Assignment:
Whenever a line in this data holds the word "front", report that line in full.

»»

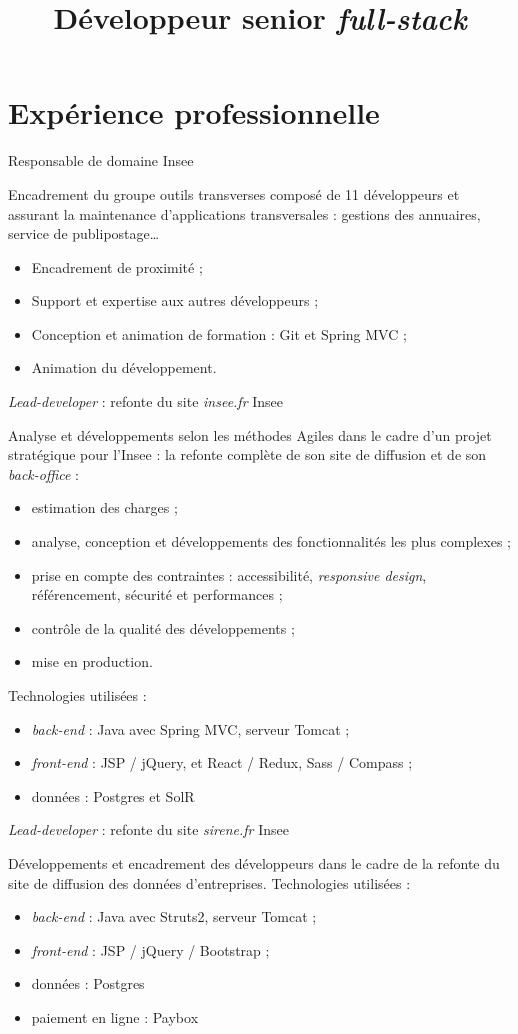 \documentclass[11pt,a4paper,roman]{moderncv}       %
\title{Développeur senior \emph{full-stack}}
\begin{document}
\makecvtitle

\section{Expérience professionnelle}\label{sec:expérience-professionnelle}

{Responsable de domaine}
{Insee}
{}
{}
{Encadrement du groupe \og outils transverses \fg composé de 11 développeurs et assurant la maintenance d'applications transversales : gestions des annuaires, service de publipostage\ldots
\begin{itemize}%
  \item Encadrement de proximité ;
  \item Support et expertise aux autres développeurs ;
  \item Conception et animation de formation : Git et Spring MVC ;
  \item Animation du développement.
\end{itemize}}

{\emph{Lead-developer} : refonte du site \emph{insee.fr}}
{Insee}
{}
{}
{Analyse et développements selon les méthodes Agiles dans le cadre d'un projet stratégique pour l'Insee : la refonte complète de son site de diffusion et de son \emph{back-office} :
\begin{itemize}%
  \item estimation des charges ;
  \item analyse, conception et développements des fonctionnalités les plus complexes ;
  \item prise en compte des contraintes : accessibilité, \emph{responsive design}, référencement,  sécurité et performances ;
  \item contrôle de la qualité des développements ;
  \item mise en production.
\end{itemize}%
Technologies utilisées :
\begin{itemize}%
  \item \emph{back-end} : Java avec Spring MVC, serveur Tomcat ;
  \item \emph{front-end} : JSP / jQuery, et React / Redux, Sass / Compass ;
  \item données : Postgres et SolR
\end{itemize}}

{\emph{Lead-developer} : refonte du site \emph{sirene.fr}}
{Insee}
{}
{}
{Développements et encadrement des développeurs dans le cadre de la refonte du site de diffusion des données d'entreprises.
\newline Technologies utilisées :
\begin{itemize}%
  \item \emph{back-end} : Java avec Struts2, serveur Tomcat ;
  \item \emph{front-end} : JSP / jQuery / Bootstrap ;
  \item données : Postgres
  \item paiement en ligne : Paybox
\end{itemize}}
\end{document}
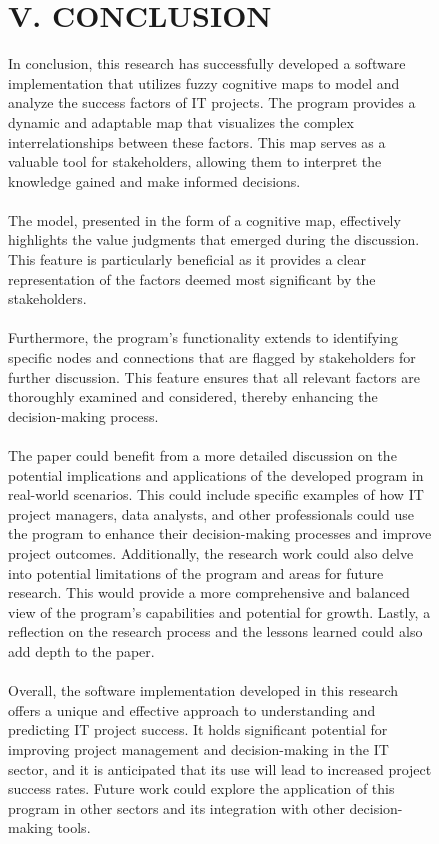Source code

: \documentclass{article}
\begin{document}
\begin{figure}[!t]
\begin{minipage}{0.49\textwidth}
\begin{center}
                \chapter{V. CONCLUSION}
            \end{center}
            In conclusion, this research has successfully developed a software implementation that utilizes fuzzy cognitive maps to model and analyze the success factors of IT projects. The program provides a dynamic and adaptable map that visualizes the complex interrelationships between these factors. This map serves as a valuable tool for stakeholders, allowing them to interpret the knowledge gained and make informed decisions.\\
            ~\\
            The model, presented in the form of a cognitive map, effectively highlights the value judgments that emerged during the discussion. This feature is particularly beneficial as it provides a clear representation of the factors deemed most significant by the stakeholders.\\
            ~\\
            Furthermore, the program's functionality extends to identifying specific nodes and connections that are flagged by stakeholders for further discussion. This feature ensures that all relevant factors are thoroughly examined and considered, thereby enhancing the decision-making process.\\
            ~\\
            The paper could benefit from a more detailed discussion on the potential implications and applications of the developed program in real-world scenarios. This could include specific examples of how IT project managers, data analysts, and other professionals could use the program to enhance their decision-making processes and improve project outcomes. Additionally, the research work could also delve into potential limitations of the program and areas for future research. This would provide a more comprehensive and balanced view of the program's capabilities and potential for growth. Lastly, a reflection on the research process and the lessons learned could also add depth to the paper.\\
            ~\\
            Overall, the software implementation developed in this research offers a unique and effective approach to understanding and predicting IT project success. It holds significant potential for improving project management and decision-making in the IT sector, and it is anticipated that its use will lead to increased project success rates. Future work could explore the application of this program in other sectors and its integration with other decision-making tools.\\

\end{minipage}
\end{figure}
\end{document}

««

Task output:
  \item \emph{front-end} : JSP / jQuery, et React / Redux, Sass / Compass ;
  \item \emph{front-end} : JSP / jQuery / Bootstrap ;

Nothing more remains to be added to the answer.